Quoted passage.
+++
Proud of his work, Syd invited old friend and ally Mick Rock to take some photographs. Keen to experiment with a Pentax he'd recently bought from Po at Hipgnosis, Mick called round a couple of times but to no avail. Instead Rock was roped into the Hipgnosis shoot, which by today's standards was extremely ad hoc. Mick arrived first, to find Syd still in bed. Rock snapped a few documentary shots of Barrett in his underpants on his island-mattress, before Syd donned a pair of paint-stained trousers and Iggy added kohl to his eyes to give him that elegantly wasted look. Syd hadn't painted the entire floor and there was only one clean angle if you didn't want to expose his 'set' for what it was: a drab, domestic room with an ugly electric fire. Mick then composed more considered shots, using the perspective of the floorboards, clean backgrounds, and natural light behind the camera.
[QUOTE]Mick Rock: "Iggy answered the door and was completely naked - as a student/hippy thing that didn't seem unusual. I didn't know what I wanted to be when I did the Madcap session - a lyricist or writer. I'd only started taking pictures a few months earlier. But something that day clicked in my aesthetic brain. I don't think we even talked about the record. I didn't take many photos that day, maybe two and half rolls in all. The painted floorboards, the outside shots with the car and Iggy were just elements that happened to be around. None of it was planned, I just got lucky. He didn't even finish painting around the bed; he just painted round all the furniture. It was a magical day. He looked like a poete maudit, something out of Rimbaud. Doomed rocker or dark star, as a paper called him. We both wanted the 'feet' picture for the cover, that looked more like The Madcap Laughs than the Storm cover, but history is what it is. I was in no position to argue, I was just a kid. Hipgnosis put all the artwork together, I was barely out of college and Storm was commander-in-chief of artwork…”[/QUOTE]
When Thorgerson arrived his sole focus was the strongest element in the room: the floor. He worked fast in fading light, placing a wide-angled lens millimetres off the ground to create an Alice In Wonderland effect, giving the floorboards an elastic quality. Drama was also implied by the steep perspective and ethereal sidelight, directing the eye to the crouching Barrett. He isn't athletically poised but suggests defiant exhaustion and a dark edge of 'knowing'. The only other element were the wilting daffodils: possibly a Barrett in-joke, a symbol of his rebirth and inevitable downfall?
>> Storm Thorgerson: I think the only person with me [that day] was Mick Rock. Hipgnosis was approached and Po was busy so I went along... I don't normally take the photos.
> There seems to be a lot of confusion about who took the cover photo...
>> ST: There's no confusion, I'd be very surprised if Mick thought he took the photo. I've never heard him say that. No, it was my photo. Mick came as my assistant and friend, to help me out. In those days we were very ‘unformalised'. It was a Hipgnosis job. I told Syd on the phone that I was coming round to take his photo for his album cover, which is why he painted the floor blue and orange. I don't think he absorbed it deeply.
> So the floor was painted specifically for the shoot?
+++
Given request. Continue the account of the shoot for the cover of The Madcap Laughs from the point where it stops.

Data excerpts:
+++
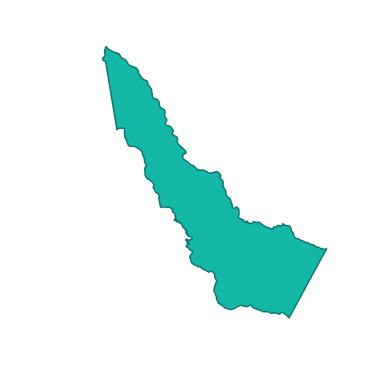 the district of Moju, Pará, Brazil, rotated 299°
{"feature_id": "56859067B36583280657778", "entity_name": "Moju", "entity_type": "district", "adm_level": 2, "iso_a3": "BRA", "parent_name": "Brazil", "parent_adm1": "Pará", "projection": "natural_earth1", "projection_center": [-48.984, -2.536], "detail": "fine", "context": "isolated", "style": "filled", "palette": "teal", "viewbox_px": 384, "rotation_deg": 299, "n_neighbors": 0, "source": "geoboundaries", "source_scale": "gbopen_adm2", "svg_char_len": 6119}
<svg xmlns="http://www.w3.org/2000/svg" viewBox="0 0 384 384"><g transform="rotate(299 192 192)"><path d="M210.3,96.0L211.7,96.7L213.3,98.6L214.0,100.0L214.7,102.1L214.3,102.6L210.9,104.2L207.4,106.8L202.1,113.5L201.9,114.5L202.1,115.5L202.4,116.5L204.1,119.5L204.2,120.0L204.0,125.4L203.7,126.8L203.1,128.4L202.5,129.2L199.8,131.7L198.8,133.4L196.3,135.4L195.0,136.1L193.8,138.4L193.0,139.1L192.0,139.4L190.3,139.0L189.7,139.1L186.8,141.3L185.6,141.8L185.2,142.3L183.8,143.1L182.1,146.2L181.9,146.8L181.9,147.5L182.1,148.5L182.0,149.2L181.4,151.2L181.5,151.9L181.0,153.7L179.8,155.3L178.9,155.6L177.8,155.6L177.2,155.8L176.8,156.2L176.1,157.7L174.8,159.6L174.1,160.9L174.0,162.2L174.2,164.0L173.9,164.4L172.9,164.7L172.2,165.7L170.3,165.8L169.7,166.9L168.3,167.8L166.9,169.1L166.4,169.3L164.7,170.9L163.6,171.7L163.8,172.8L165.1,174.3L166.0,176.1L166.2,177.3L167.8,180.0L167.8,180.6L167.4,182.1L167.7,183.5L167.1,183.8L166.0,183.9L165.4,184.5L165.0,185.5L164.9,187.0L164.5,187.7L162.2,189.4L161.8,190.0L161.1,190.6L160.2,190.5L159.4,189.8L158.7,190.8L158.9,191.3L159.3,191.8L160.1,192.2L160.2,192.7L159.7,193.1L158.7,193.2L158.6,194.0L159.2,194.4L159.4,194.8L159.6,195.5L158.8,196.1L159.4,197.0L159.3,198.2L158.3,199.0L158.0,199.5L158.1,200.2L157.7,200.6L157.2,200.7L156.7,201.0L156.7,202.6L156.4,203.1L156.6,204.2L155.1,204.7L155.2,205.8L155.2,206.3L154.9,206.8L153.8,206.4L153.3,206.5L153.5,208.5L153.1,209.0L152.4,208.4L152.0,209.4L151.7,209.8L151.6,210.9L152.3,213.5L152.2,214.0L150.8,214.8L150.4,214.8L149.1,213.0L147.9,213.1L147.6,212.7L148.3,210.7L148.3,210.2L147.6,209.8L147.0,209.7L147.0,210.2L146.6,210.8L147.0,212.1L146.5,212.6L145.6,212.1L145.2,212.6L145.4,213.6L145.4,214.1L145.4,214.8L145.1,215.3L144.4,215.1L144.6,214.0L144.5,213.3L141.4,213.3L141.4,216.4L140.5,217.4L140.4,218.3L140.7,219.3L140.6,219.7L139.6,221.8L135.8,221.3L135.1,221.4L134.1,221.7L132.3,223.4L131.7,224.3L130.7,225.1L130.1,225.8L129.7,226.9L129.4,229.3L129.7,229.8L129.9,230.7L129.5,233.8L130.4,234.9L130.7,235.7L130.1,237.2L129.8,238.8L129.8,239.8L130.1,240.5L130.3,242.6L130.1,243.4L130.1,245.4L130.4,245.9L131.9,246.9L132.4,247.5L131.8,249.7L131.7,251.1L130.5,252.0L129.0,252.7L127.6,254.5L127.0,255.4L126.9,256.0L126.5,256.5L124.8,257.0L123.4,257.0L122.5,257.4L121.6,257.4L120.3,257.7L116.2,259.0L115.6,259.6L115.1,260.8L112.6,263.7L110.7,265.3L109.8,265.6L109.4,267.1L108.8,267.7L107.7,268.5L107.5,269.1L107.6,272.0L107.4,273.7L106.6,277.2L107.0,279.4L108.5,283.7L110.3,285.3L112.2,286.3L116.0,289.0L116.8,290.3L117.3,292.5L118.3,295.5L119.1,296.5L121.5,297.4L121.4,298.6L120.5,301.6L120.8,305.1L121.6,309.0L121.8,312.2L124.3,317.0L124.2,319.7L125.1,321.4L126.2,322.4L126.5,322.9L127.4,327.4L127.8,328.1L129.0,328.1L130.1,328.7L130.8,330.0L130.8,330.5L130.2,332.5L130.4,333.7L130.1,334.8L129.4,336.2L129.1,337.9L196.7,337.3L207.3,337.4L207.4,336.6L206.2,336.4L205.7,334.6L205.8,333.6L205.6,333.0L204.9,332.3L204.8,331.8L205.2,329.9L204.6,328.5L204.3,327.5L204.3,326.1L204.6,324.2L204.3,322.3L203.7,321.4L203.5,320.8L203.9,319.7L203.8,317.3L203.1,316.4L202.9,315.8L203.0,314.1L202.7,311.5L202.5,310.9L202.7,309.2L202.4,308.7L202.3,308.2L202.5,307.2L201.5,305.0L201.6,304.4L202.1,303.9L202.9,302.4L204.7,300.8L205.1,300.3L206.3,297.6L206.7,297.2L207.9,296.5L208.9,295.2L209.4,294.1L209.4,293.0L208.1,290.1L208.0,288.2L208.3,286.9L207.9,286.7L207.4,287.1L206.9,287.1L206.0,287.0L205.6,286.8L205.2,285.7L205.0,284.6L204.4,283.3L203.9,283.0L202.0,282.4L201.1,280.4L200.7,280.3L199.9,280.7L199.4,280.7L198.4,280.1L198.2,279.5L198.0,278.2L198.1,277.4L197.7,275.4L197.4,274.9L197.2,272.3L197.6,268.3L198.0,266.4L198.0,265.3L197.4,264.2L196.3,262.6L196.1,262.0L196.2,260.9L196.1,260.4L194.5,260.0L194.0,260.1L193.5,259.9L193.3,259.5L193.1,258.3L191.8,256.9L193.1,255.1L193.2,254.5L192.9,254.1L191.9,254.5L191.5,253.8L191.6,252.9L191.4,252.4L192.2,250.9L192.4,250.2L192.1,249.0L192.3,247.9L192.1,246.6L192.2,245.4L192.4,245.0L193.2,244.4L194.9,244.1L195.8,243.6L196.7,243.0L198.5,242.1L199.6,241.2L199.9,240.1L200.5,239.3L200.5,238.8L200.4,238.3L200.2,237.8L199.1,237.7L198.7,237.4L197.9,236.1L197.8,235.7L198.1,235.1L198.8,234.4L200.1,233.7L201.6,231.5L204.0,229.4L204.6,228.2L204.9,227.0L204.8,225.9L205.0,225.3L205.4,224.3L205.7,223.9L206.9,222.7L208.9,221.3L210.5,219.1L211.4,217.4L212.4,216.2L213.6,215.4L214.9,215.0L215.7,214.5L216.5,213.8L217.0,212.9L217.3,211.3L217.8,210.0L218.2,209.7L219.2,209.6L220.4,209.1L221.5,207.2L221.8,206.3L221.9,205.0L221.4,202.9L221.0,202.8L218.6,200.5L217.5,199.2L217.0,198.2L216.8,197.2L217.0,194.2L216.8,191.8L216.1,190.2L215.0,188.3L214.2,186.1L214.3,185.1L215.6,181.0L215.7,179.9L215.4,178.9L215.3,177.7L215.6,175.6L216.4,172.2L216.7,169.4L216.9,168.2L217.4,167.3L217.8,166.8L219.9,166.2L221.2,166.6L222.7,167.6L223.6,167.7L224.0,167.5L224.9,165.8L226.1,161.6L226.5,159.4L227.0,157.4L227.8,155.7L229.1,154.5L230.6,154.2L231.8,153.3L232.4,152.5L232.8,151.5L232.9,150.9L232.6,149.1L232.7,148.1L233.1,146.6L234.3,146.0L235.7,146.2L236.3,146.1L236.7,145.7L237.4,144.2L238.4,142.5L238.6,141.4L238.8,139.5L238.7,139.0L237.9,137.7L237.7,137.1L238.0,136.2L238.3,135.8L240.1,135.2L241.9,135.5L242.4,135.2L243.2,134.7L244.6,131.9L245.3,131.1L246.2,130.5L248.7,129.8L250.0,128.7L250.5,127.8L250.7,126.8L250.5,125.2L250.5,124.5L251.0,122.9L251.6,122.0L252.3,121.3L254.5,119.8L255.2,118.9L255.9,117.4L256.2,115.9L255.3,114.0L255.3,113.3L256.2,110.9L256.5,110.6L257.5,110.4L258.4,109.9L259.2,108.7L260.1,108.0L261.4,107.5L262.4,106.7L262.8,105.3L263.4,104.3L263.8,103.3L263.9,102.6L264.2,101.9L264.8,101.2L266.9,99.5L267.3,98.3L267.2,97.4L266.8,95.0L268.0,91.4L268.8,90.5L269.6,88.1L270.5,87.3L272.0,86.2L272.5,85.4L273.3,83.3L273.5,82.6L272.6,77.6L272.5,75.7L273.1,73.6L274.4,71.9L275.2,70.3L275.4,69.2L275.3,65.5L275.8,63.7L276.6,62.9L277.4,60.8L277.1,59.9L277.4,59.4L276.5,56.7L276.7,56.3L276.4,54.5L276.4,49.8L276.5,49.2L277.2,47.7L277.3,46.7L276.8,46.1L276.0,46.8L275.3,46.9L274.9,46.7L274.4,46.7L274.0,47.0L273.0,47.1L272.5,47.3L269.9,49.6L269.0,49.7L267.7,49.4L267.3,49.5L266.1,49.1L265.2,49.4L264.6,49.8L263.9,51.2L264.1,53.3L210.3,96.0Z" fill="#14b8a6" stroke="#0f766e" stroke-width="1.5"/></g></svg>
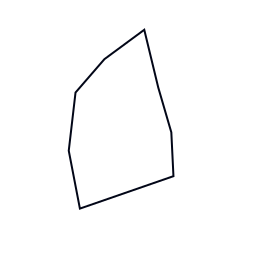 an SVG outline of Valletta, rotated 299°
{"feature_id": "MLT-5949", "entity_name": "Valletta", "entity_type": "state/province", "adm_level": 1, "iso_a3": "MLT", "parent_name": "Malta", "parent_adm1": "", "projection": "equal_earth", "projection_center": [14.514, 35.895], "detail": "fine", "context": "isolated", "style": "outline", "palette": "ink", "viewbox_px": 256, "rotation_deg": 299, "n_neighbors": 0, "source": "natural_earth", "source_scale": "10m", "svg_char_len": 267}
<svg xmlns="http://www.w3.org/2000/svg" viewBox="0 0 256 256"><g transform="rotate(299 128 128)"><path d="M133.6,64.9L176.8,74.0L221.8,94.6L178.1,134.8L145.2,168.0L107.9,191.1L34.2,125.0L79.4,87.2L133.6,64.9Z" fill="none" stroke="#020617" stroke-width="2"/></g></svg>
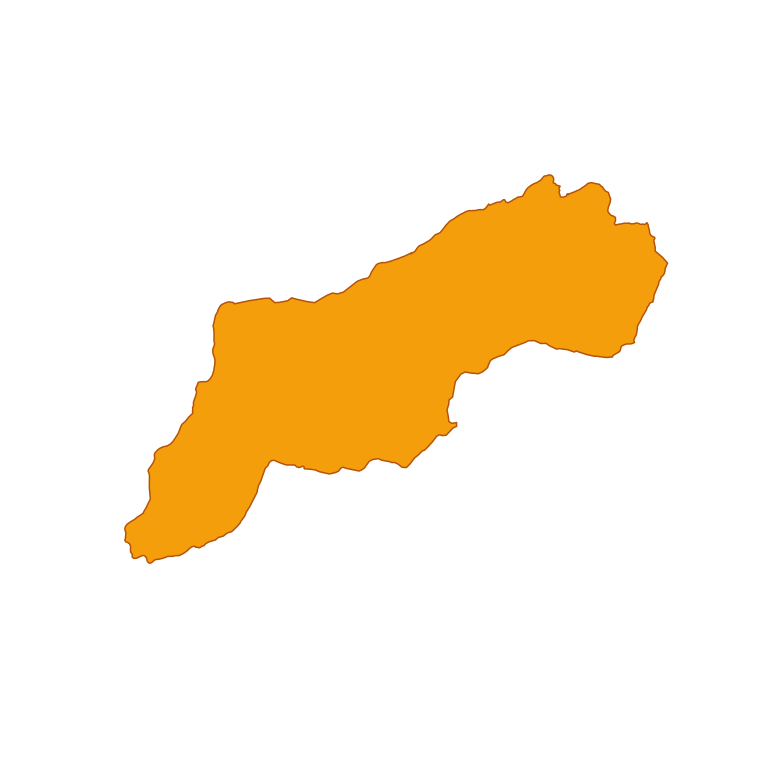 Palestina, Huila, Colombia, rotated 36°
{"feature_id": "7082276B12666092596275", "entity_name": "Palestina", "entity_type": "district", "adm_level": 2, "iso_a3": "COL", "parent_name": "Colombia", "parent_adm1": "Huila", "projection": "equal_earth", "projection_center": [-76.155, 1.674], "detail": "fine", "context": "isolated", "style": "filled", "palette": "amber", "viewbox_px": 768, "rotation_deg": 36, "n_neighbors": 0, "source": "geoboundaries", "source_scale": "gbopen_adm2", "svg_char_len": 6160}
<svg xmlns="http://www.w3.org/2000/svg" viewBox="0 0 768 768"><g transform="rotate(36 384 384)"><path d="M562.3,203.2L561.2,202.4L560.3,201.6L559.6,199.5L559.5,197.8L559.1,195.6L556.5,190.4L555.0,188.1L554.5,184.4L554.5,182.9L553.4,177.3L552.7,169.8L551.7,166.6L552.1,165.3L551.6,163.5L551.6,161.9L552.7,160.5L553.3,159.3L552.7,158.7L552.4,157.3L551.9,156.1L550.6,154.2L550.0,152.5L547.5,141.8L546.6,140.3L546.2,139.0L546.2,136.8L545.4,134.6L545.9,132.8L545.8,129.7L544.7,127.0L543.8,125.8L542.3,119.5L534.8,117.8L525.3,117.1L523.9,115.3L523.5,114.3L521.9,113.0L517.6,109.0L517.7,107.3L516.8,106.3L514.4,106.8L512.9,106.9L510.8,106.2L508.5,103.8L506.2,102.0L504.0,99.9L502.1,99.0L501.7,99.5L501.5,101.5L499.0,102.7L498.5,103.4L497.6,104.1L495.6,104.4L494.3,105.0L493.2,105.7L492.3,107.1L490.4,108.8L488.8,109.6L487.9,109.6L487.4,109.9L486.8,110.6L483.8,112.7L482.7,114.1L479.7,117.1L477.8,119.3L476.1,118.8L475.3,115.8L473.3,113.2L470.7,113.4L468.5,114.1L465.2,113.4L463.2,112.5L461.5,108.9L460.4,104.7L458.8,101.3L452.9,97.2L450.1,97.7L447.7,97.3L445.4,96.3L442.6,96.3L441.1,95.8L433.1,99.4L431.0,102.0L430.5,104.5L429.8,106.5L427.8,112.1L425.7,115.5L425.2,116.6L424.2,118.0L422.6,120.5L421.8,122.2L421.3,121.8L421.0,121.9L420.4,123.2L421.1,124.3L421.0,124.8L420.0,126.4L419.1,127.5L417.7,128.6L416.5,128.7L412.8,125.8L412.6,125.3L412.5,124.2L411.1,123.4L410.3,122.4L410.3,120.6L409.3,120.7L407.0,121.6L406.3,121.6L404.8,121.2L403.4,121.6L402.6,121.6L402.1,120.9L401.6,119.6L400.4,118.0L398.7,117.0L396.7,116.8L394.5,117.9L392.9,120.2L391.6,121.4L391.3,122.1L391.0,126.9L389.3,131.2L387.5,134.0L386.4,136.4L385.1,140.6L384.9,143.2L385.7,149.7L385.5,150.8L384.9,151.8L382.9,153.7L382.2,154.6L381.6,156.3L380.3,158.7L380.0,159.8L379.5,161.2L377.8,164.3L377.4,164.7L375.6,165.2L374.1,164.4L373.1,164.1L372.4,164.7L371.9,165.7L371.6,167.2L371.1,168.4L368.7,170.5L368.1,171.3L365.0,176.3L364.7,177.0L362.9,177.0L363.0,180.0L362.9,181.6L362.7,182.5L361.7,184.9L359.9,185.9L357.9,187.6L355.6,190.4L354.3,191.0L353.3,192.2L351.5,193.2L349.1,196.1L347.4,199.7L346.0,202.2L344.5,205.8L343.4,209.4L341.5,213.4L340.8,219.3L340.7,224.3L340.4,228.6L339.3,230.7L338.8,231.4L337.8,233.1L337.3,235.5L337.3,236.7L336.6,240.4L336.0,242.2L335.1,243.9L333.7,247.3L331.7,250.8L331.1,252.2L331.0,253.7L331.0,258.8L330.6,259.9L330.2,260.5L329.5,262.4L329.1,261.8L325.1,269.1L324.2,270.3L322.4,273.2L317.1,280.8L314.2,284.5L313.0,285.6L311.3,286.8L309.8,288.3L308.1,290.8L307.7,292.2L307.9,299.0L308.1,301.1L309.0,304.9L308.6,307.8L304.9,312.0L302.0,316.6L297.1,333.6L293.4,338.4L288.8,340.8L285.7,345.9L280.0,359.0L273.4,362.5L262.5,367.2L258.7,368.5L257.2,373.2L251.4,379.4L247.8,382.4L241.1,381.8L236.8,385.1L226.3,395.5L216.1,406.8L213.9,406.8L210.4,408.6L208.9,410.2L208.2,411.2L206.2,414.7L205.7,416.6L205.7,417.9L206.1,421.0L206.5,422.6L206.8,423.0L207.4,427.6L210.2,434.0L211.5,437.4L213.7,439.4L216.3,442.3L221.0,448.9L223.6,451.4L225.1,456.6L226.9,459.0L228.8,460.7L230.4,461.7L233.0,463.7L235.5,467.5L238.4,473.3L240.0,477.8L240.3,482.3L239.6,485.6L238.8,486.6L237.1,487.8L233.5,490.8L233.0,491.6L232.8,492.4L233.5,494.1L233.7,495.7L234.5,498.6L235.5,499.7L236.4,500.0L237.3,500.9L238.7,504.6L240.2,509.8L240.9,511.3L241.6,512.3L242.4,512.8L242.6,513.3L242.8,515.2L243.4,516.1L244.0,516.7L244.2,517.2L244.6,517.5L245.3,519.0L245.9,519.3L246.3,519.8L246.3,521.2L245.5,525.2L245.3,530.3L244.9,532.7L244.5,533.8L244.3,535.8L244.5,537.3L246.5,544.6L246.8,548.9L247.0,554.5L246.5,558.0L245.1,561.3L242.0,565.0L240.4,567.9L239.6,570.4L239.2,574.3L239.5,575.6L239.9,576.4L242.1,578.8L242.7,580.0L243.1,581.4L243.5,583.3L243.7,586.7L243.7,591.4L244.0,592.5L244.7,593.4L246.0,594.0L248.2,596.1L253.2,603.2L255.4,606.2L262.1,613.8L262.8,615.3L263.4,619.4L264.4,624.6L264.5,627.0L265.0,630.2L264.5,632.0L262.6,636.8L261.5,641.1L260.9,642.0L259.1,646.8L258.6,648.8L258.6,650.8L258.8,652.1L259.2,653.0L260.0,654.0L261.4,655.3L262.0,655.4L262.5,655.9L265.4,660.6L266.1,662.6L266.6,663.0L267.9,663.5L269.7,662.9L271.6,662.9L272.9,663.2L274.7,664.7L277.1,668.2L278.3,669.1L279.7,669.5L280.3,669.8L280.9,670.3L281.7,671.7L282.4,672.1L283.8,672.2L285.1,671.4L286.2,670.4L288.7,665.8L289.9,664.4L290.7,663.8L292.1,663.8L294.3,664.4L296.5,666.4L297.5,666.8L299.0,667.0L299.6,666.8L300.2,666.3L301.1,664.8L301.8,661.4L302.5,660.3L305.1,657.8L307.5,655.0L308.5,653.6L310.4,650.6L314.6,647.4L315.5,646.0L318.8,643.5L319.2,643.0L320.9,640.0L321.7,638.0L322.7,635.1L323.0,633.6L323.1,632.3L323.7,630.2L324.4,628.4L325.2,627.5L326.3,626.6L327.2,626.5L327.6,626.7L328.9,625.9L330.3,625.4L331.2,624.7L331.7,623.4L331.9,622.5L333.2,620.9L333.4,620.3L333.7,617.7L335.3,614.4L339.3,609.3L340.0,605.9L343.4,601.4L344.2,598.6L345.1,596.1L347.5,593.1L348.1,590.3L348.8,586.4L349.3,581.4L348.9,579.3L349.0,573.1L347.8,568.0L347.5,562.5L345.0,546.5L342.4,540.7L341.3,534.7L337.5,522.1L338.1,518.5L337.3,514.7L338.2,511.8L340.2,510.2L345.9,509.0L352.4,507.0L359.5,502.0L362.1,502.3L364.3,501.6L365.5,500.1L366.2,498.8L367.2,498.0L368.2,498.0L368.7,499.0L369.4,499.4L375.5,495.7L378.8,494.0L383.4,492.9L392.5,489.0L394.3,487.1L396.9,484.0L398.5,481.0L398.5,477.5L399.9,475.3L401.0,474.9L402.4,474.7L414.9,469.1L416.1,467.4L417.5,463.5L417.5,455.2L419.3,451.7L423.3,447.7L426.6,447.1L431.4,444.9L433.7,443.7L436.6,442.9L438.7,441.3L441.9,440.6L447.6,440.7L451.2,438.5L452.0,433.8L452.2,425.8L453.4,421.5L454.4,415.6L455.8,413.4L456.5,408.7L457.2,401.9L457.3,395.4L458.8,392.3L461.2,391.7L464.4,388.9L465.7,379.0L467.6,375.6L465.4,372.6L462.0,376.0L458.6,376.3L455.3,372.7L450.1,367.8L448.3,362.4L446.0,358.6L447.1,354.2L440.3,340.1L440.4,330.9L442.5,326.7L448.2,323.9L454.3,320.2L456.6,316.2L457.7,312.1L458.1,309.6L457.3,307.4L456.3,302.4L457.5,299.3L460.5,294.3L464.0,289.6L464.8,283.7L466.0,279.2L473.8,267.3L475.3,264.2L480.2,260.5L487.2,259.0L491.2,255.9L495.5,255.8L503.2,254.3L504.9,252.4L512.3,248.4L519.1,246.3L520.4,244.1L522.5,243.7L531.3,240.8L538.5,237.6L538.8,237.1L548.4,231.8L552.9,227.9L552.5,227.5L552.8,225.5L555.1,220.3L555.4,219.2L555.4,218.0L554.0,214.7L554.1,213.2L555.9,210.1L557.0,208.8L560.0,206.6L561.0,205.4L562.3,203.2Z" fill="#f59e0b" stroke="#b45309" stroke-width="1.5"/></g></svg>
+++
Written answer.
>> ST: Yes. What I remember of that session is that Syd had bothered to paint the floor; I looked at it and thought, That's great, I'll shoot that. I was more interested in the floor than I was in Syd. Well, photographs of burgeoning rock'n'roll stars don't interest me very much. I mean Syd was just Syd. I don't think I've ever felt very special about the way somebody looks. I'd feel special about their music. Part of Syd's character was in the floor, so it s should take precedence, which is why I favoured the floor. Obviously we made a feature of it because it's not often someone paints their floor for you, so in effect l felt honoured and it seemed appropriate. There have been pictures of Syd before and after, but not necessarily of his floor. That's why the picture is how it is.
> Did you try lots of different set-ups?
>> ST: No, I just asked him to crouch by the fireplace, it looked like a good place to put him. Syd is very spontaneous, he just adopted an automatic pose. I probably made him change it a bit but not a lot and I took a quick shot. I only took a few. I did it quite quickly, I just thought Syd looked very 'Syd-like', and that was good enough.
> Do you remember what he was like that day?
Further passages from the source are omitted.